A woman who became a war orphan after her parents were killed at Auschwitz is telling her story at Contra Costa County libraries that includes a talk Tuesday at Martinez Library.
Sylvia Ruth Gutmann has written her memoir, “A Life Rebuilt: The Remarkable Transformation of a War Orphan,” about her experiences, according to an announcement by Serenity Dean, adult and teen services librarian.
Born in 1939 in Belgium, Gutmann was orphaned at 3 when her parents were killed at Auschwitz. She and her two older sisters escaped Belgium, first going to Switzerland before arriving in New York at the age of 7.
Gutmann was taken in by an uncle and aunt. The former she has described as well-meaning, but the aunt, she said, was cruel. They advised her not to speak of the past events, telling her to put them behind her and to move on.
Now 62, she has spent 50 years trying to understand a past that has been hard to remember, the announcement said.
In “A Life Rebuilt: The Remarkable Transformation of a War Orphan,” she chronicles 60 years spent in three countries and the travels of thousands of miles, as well as the relationship she developed with a man 40 years younger, who encouraged her to move to Germany to be with him.

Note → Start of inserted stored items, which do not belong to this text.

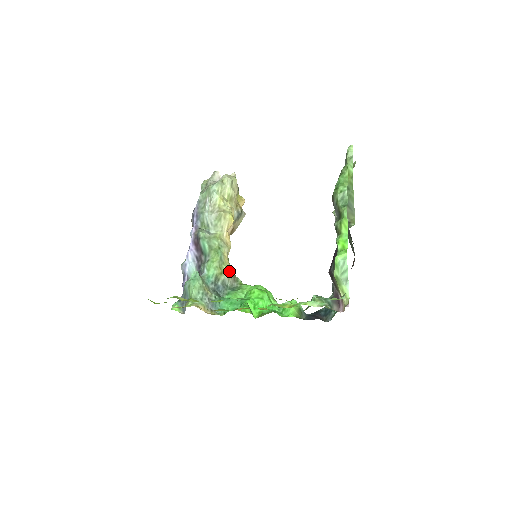
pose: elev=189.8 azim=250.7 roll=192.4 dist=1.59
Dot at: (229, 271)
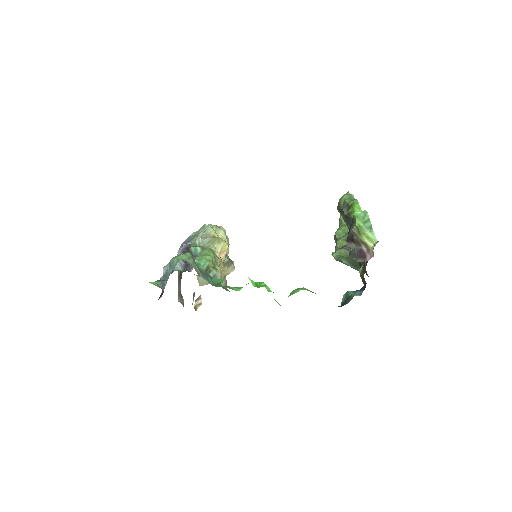
Dot at: (222, 272)
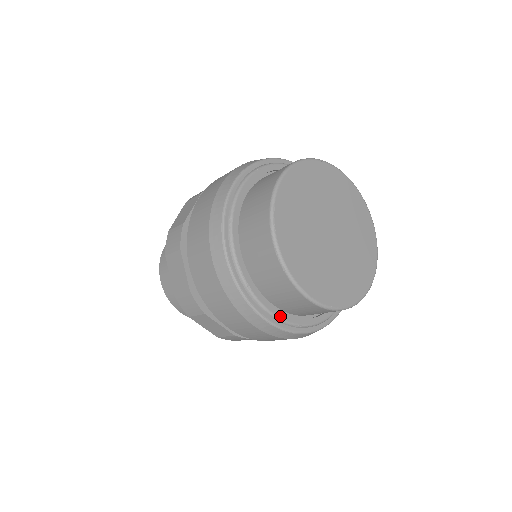
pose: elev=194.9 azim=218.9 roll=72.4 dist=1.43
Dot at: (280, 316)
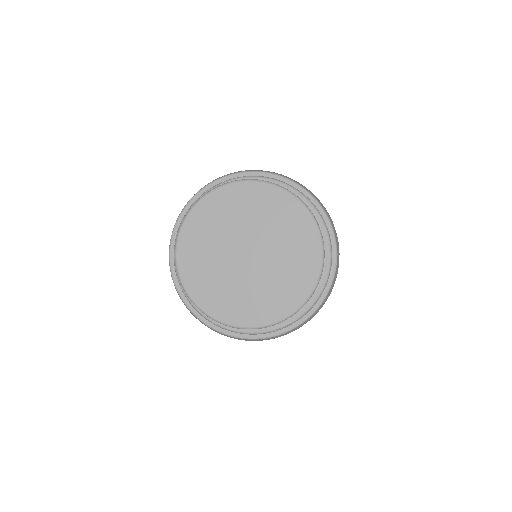
Dot at: (255, 331)
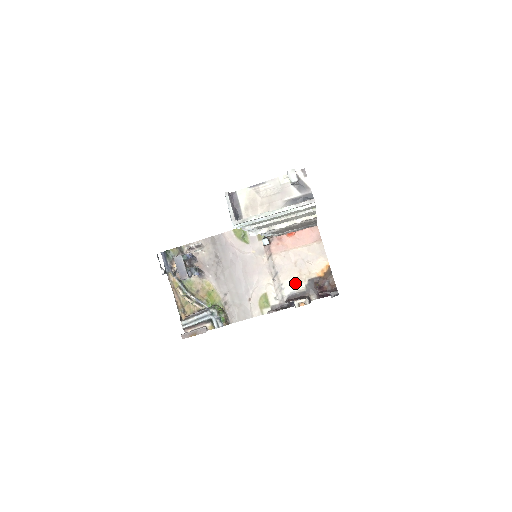
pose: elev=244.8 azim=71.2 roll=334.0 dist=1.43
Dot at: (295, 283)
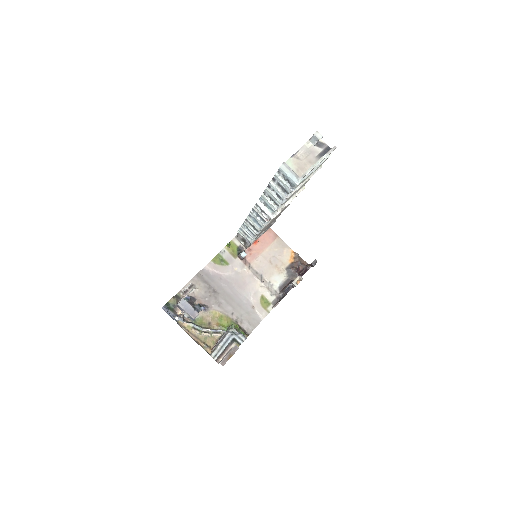
Dot at: (278, 276)
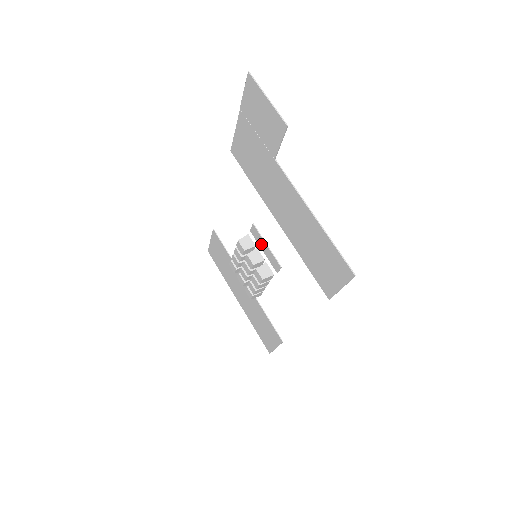
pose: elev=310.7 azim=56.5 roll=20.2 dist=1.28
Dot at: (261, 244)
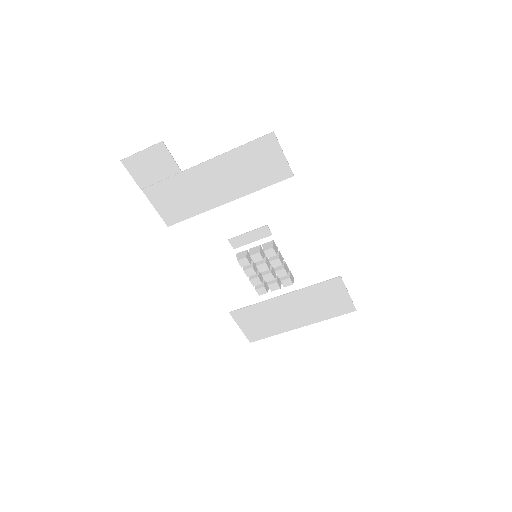
Dot at: (246, 241)
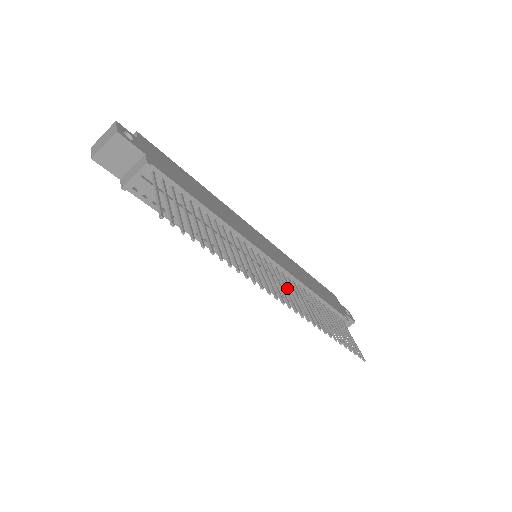
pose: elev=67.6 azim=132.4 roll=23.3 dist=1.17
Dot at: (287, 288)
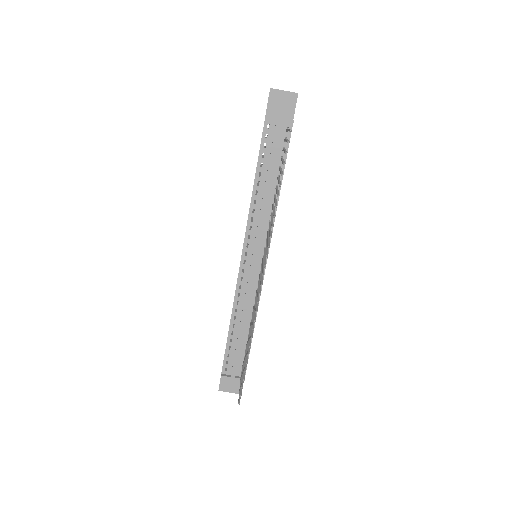
Dot at: (249, 297)
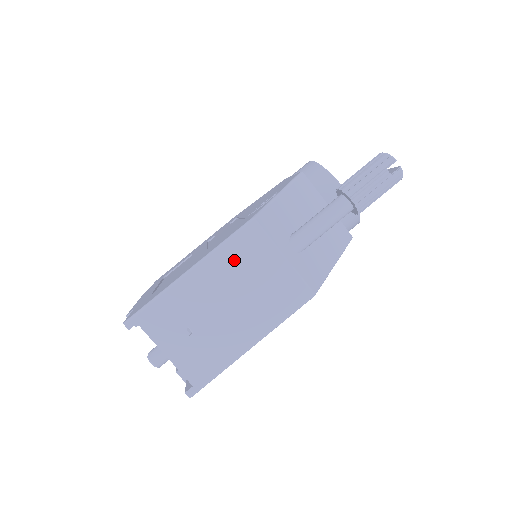
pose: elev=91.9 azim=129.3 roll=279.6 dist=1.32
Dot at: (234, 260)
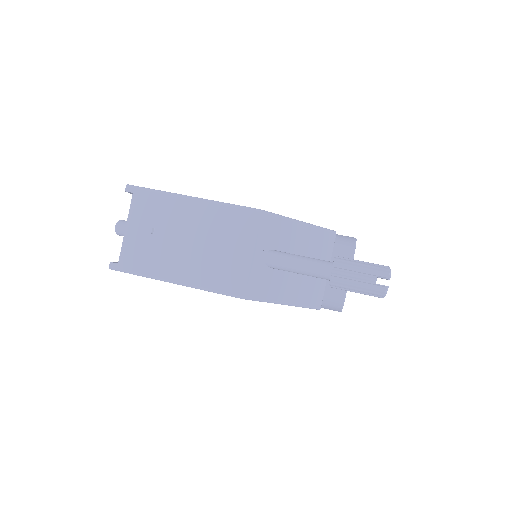
Dot at: (222, 221)
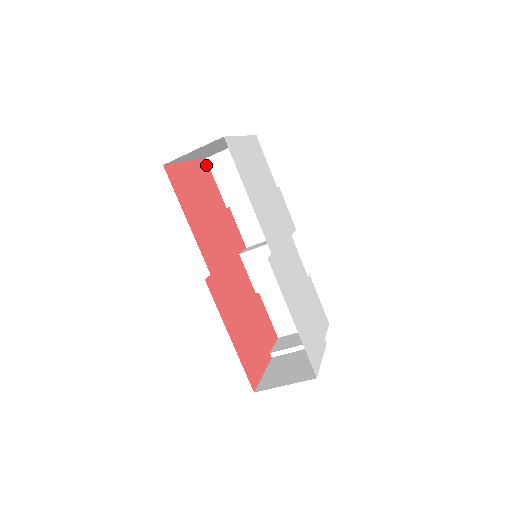
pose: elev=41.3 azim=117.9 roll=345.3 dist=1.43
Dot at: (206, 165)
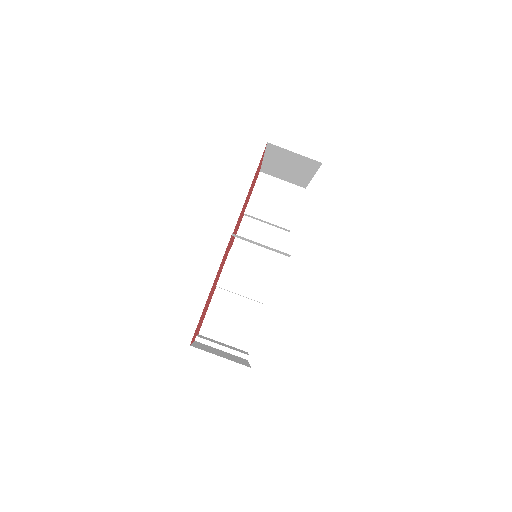
Dot at: (258, 175)
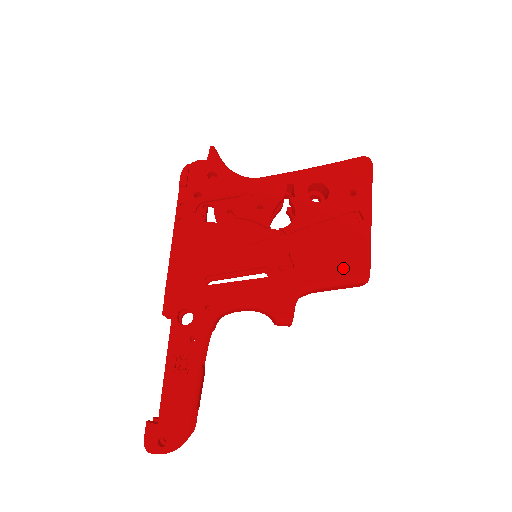
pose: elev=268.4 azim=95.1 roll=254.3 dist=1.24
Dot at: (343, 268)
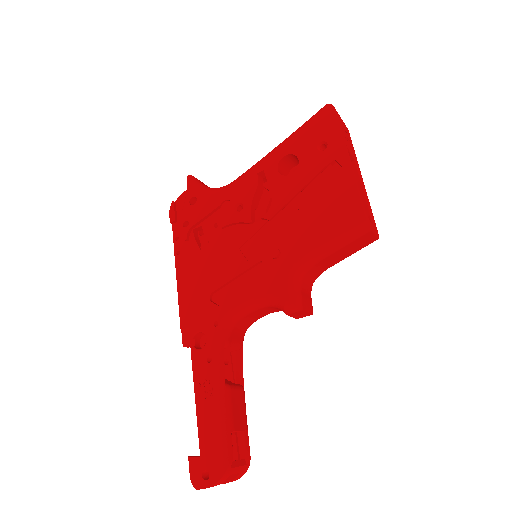
Dot at: (334, 227)
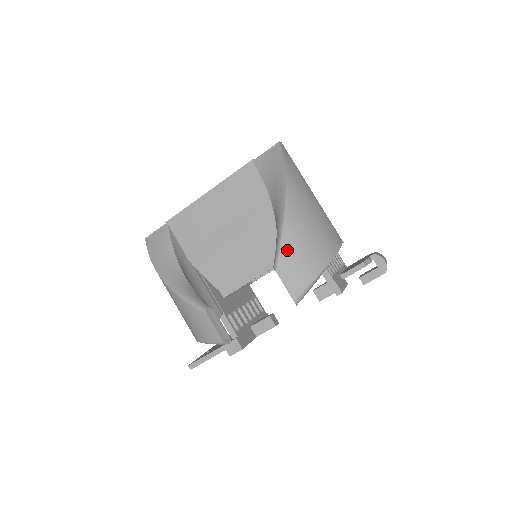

She has shared her family’s story and her parents’ fate with German students, older citizens, and even neo-Nazi groups, the announcement said.
Those talks have helped Gutmann reconcile with people she had come to fear and loathe. She also has described the lives of her lost parents.
Her book has been described as heartbreaking and inspiring, told with candor, substance and heart, the announcement said.
“I needed five decades to heal from the trauma of being brutally separated from my parents when I was a child,” Gutmann has said. “It’s horrifyingly ironic that the current zero-tolerance immigration policy of separating young children from their parents, has made my story even more relevant today.”
Gutmann is a former spokesperson on behalf of the United Jewish Appeal Federation of New York City. She annually shares her story at numerous Holocaust remembrance and Wounded Warrior ceremonies organized by the U.S. military.
She also has also spoken extensively throughout Europe, and she has been granted honorary German citizenship in 2002 for her peace activism. Her website is at https://sylviaruthgutmann.com/.
Her first Contra Costa County Library talk will be at 6:30 p.m. Monday in the San Ramon Library, 100 Montgomery St., San Ramon.
She will speak at the Martinez Library, 740 Court St., at 6:30 p.m. Tuesday.
Other appearances will be at 1 p.m. Feb. 11 at Orinda Library, 26 Orinda Way, Orinda; and 6 p.m. Feb. 11 at Walnut Creek Library, 1644 N. Broadway, Walnut Creek.